SOURCE DATA:
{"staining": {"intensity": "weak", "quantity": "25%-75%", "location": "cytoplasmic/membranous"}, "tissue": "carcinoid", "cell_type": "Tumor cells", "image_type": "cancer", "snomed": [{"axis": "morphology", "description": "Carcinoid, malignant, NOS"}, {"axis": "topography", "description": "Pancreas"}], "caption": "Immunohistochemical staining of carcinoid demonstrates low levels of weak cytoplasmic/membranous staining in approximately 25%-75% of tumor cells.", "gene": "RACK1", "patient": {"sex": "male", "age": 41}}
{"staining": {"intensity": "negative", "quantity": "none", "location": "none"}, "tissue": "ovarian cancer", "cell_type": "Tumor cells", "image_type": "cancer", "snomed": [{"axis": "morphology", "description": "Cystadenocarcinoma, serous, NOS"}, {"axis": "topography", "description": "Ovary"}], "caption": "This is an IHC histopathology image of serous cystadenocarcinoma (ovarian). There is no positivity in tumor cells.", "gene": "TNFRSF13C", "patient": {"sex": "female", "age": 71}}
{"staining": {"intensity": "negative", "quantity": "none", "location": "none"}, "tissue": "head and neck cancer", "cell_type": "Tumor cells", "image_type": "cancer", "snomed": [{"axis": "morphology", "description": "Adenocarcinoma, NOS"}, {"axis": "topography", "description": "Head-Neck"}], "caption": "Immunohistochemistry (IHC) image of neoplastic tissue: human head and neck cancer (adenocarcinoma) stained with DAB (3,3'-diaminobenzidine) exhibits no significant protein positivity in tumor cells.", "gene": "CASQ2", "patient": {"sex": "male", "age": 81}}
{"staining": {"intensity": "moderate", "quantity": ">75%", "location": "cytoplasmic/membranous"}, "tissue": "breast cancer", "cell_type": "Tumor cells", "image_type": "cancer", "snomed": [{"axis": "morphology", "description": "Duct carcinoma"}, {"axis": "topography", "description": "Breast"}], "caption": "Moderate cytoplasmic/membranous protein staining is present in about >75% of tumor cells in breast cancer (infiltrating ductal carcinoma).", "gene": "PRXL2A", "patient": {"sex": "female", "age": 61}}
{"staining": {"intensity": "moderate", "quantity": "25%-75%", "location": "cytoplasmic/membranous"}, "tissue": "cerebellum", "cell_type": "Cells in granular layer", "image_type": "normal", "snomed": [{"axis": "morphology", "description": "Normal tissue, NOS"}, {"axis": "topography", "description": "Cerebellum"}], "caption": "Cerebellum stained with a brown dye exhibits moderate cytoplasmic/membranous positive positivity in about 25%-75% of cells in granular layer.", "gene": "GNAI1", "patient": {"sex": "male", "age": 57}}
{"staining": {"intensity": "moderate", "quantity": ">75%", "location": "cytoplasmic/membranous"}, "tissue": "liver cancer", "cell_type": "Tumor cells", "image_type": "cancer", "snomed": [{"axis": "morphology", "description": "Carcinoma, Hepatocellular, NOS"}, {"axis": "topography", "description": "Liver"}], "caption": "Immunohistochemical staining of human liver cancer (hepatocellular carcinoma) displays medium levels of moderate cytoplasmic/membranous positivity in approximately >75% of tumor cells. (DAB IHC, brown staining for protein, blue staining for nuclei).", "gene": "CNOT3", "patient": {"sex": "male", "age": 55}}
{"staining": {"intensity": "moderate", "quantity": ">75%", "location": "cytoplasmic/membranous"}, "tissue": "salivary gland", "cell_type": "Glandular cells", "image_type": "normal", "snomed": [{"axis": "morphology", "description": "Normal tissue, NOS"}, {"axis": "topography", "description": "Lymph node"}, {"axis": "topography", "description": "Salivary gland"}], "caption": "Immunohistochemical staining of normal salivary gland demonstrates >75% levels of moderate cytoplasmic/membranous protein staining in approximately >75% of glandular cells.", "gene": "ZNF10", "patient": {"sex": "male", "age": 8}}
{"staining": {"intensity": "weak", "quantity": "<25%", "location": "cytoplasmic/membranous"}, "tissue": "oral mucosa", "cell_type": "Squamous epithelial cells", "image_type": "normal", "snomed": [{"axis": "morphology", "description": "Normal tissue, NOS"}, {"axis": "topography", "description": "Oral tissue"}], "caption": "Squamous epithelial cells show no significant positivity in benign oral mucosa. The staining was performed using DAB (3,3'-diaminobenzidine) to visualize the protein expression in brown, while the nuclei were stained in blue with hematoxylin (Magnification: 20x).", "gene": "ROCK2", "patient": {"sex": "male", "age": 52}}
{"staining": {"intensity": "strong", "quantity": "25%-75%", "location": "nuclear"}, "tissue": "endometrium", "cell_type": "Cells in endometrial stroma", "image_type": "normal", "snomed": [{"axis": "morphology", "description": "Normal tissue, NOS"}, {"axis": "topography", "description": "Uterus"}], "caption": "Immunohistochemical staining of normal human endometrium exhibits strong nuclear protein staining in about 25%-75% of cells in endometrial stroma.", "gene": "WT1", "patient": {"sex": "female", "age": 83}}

EXERCISE:
Go through the data and show every line where "nuclei" occurs.

YOUR SOLUTION:
{"staining": {"intensity": "moderate", "quantity": ">75%", "location": "cytoplasmic/membranous"}, "tissue": "liver cancer", "cell_type": "Tumor cells", "image_type": "cancer", "snomed": [{"axis": "morphology", "description": "Carcinoma, Hepatocellular, NOS"}, {"axis": "topography", "description": "Liver"}], "caption": "Immunohistochemical staining of human liver cancer (hepatocellular carcinoma) displays medium levels of moderate cytoplasmic/membranous positivity in approximately >75% of tumor cells. (DAB IHC, brown staining for protein, blue staining for nuclei).", "gene": "CNOT3", "patient": {"sex": "male", "age": 55}}
{"staining": {"intensity": "weak", "quantity": "<25%", "location": "cytoplasmic/membranous"}, "tissue": "oral mucosa", "cell_type": "Squamous epithelial cells", "image_type": "normal", "snomed": [{"axis": "morphology", "description": "Normal tissue, NOS"}, {"axis": "topography", "description": "Oral tissue"}], "caption": "Squamous epithelial cells show no significant positivity in benign oral mucosa. The staining was performed using DAB (3,3'-diaminobenzidine) to visualize the protein expression in brown, while the nuclei were stained in blue with hematoxylin (Magnification: 20x).", "gene": "ROCK2", "patient": {"sex": "male", "age": 52}}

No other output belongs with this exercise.